New Zealand must continue to make genetically altered therapies available to patients with haemophilia and other genetic bleeding disorders, the royal commission investigating the technology was told yesterday.
Deon York, of the Haemophilia Foundation, said genetic engineering was keeping alive New Zealand victims of the illness and even allowing them to lead near-normal lives.
Advances in biotechnology offered treatments and possibly an eventual cure.
Two exciting scenarios existed: one for gene therapy aimed at repairing the defective gene in sufferers; and the other using disease-free pigs to produce proteins capable of clotting human blood.
Haemophilia, described as the most expensive disease to treat over a lifetime, is an incurable gene disorder involving blood that does not clot correctly.
In severe cases, patients spontaneously bleed into joints and muscles, and sometimes organs and the nervous system.
It was difficult to treat until the 1970s, when clotting proteins became available from human blood plasma.
The recognition of risks from hepatitis C, which can lead to liver cancer, and HIV, which leads to Aids, left patients using potentially infected plasma to avoid bleeding to death.
Mr York said haemophiliacs now had to worry about variant Creutzfeldt-Jakob disease (vCJD), a human form of mad-cow disease that could be transmitted in blood.
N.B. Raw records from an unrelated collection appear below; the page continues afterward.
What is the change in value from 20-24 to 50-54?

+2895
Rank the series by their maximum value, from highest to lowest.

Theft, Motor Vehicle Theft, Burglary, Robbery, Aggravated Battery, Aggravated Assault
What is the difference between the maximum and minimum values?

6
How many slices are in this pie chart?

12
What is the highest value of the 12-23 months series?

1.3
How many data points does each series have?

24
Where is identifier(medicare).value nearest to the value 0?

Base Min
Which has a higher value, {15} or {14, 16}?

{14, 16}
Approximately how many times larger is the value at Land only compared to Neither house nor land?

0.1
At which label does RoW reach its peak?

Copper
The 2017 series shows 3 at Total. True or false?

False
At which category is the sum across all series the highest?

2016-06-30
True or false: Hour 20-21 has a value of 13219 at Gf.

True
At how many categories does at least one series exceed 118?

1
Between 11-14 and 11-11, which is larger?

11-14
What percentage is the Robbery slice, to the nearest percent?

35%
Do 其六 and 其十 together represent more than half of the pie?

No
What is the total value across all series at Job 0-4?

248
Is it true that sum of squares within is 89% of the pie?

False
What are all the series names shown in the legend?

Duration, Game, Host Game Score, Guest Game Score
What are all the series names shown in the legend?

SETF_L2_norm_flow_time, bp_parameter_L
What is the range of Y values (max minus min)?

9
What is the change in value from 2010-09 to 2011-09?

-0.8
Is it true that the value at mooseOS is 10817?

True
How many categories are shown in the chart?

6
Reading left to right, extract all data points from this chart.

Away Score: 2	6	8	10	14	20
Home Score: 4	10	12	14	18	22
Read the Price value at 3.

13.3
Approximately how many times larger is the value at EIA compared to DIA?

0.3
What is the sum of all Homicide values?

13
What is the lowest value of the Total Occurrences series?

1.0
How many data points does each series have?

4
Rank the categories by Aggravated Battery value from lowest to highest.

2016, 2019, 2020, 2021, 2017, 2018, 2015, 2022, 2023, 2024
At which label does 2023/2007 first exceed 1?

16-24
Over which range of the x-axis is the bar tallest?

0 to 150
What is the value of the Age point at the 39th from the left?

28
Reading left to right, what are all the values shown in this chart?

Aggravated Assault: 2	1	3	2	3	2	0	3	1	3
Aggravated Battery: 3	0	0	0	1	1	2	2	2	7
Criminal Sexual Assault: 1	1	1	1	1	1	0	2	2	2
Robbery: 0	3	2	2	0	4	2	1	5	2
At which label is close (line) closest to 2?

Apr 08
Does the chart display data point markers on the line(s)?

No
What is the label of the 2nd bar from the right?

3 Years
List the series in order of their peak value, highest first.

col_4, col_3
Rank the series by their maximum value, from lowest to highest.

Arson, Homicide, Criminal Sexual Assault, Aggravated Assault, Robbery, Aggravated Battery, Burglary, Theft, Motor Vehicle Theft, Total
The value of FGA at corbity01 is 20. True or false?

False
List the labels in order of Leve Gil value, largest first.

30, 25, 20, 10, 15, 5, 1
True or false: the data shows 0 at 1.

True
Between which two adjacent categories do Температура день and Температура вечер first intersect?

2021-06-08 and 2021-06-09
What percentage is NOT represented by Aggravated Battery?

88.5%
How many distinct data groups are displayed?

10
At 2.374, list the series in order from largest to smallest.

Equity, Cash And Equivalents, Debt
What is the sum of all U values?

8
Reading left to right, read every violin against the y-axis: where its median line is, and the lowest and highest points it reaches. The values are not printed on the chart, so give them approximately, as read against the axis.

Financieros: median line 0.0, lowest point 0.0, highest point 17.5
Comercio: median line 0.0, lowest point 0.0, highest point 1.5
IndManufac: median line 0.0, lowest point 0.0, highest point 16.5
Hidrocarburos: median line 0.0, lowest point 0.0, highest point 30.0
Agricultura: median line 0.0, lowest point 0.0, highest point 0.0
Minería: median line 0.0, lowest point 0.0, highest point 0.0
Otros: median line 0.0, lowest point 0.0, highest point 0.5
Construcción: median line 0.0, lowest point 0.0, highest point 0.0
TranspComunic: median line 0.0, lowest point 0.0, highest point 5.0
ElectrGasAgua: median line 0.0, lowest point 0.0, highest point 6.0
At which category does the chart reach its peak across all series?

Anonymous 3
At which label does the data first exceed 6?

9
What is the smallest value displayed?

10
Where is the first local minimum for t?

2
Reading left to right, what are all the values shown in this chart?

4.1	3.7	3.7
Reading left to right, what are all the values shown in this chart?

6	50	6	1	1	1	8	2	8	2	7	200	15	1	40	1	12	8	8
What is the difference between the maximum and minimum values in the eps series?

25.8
In 1995, families with haemophilia had gained new hope from some "recombinant" or genetically engineered clotting proteins, which were safer than plasma-derived products.
These could be produced in quantities that meant patients could take a normal place in society, but initially were available only for children.
The foundation said there were 1602 haemophiliacs in New Zealand, in three main groups.
These included 118 people, mostly males, with severe haemophilia type A, with deficiencies of blood clotting factor VIII, and 29 with severe haemophilia B, involving a deficiency in factor IX.
Genetically engineered products had made it possible for child sufferers to be treated from birth, and play a normal role in society.
The potential future application of genetic engineering technologies to prevent or treat haemophilia was "enormous."
The foundation said it was inconceivable that New Zealand would choose to avoid such technologies, especially in light of the potential to prevent the disease.
Mr York said New Zealand should be using international models and regulation as a basis for providing re-combinant product, undertaking GE research and making gene therapy available to haemophiliacs.